§ **TASK DETAILS**
Look through the lines below for the word "size", and copy every line that has it.

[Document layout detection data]
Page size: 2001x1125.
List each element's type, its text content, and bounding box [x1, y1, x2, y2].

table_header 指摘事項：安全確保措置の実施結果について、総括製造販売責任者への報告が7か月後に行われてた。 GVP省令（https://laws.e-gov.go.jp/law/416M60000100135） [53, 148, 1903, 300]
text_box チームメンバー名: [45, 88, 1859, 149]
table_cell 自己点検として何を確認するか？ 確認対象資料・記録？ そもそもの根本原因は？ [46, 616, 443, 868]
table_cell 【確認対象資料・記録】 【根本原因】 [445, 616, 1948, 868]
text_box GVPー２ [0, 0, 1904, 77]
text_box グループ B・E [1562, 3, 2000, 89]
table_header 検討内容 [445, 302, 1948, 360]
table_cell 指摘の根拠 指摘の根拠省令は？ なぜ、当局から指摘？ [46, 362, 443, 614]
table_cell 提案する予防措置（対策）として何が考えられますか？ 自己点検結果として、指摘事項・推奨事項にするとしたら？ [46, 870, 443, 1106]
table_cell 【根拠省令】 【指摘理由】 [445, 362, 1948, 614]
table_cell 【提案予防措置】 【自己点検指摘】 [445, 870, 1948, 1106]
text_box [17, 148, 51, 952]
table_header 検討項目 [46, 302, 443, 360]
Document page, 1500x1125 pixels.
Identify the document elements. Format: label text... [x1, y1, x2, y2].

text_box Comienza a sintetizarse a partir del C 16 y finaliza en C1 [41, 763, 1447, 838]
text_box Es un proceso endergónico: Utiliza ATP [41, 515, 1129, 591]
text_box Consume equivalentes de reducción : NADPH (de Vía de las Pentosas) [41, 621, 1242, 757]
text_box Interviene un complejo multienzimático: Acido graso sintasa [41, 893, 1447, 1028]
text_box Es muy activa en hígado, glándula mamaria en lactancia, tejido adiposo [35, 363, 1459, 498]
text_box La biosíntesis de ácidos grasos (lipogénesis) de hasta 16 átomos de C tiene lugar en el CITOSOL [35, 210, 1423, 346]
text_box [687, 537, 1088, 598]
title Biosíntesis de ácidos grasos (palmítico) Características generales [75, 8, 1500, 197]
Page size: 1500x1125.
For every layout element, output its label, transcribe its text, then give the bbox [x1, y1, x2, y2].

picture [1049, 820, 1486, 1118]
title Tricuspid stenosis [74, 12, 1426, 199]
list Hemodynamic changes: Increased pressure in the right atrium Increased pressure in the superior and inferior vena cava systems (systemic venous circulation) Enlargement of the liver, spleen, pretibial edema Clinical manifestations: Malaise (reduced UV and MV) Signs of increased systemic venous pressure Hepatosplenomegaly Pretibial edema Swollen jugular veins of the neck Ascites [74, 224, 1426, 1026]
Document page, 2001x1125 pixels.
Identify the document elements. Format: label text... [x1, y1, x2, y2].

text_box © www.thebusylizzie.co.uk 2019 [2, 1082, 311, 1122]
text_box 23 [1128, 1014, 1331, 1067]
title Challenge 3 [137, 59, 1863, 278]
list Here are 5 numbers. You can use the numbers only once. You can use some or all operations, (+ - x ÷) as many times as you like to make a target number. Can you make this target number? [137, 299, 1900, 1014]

§ **OUTPUT BELOW**
Page size: 2001x1125.
Page size: 1500x1125.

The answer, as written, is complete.